I give initials, not a name, because examples are legion, and why should I pick on one guy who happens to be the most recent to annoy me? We see it in church pulpit as well as in politics: the soi-disant “conservative” who makes a spectacle of his one liberal view. If he lives in, say, Washington, and makes enough of it, he may still get invited to some parties. The Enemy will remember his little peep of statism or feminism or environmentalism or anti-Semitism or whatever it may be, and ignore everything else he says. He will be called, perhaps even to appear on television sometimes, but only to show that “even R.S. thinks we ought to” … euthanize our grannies, or what have you.

May Morning is when they all come out.

Had I not been criticized myself, for doing something of the kind this morning in my column over at Catholic Thing (here), I would perhaps not mention this. I stand accused (not publicly, just in email) of sympathizing with liturgical reform. I allowed that Pope Pius XII might have had good intentions, when he tried to appropriate the socialist May Day for Holy Church with his new feast of “Saint Joseph the Workman,” which replaced “Pip’n’Jim” in the missals for this day, back in 1955. That is, the venerable Feast of Saints Philip and James, Apostles, was displaced (to May 11th), to accommodate this papal wink to the labouring masses.

His Late Holiness ran that up the pole (“1st class – white”), but hardly anyone saluted. In the Novus Ordo it is now downplayed, but we’re stuck with it in the 1962 missal for the Extraordinary Form. … Aheu! … Father Hunwicke explains how to get around it, however, with a quick feint to Ordinariate usage (see here). … Bravo, bravo!

In general, it is a mistake to play to anyone else’s agenda. Let them play to ours. Our agenda is transcendence and salvation. It is not global warming or “workers of the world.”

For as I tried to hint in my Thing squibble, there is no call for celebration of “workers,” per, as it were, se. They labour for cash, and for cash alone. Who would work on a production line, in factory or office, if he (or she, alas) didn’t need the wages? We may empathize with slaves, including wage slaves, but must stop short of celebrating the institution of slavery. The whole scheme of Capitalism and Socialism, of Management and Labour, needs to be reviewed.

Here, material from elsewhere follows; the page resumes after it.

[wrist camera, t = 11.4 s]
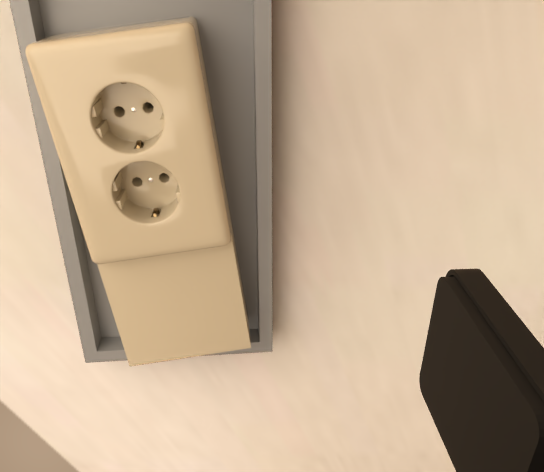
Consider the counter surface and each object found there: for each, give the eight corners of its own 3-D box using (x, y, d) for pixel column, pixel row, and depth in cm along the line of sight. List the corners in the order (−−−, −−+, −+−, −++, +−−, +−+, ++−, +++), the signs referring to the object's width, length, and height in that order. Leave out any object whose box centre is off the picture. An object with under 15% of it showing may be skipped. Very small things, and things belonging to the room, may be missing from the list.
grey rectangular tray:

And I say, godspeed to that, and by all means let Saint Joseph the Carpenter help us show the way. Work, in a necessary craft, out of one’s own house, making use no doubt of available child labour, is the ancient and honourable way to proceed. We could start by striking down all the labour laws and city by-laws that make this impracticable, trash the income tax and so forth. For note, that the surrogate father of Our Lord was not homogenized. A carpenter, perhaps even a joiner, and thus a guildsman, a craftsman; not a “worker” waiting for a strike. There was no lunchpail in that scene.

But we could think about all this some other day. In the meantime, give us back May Morning.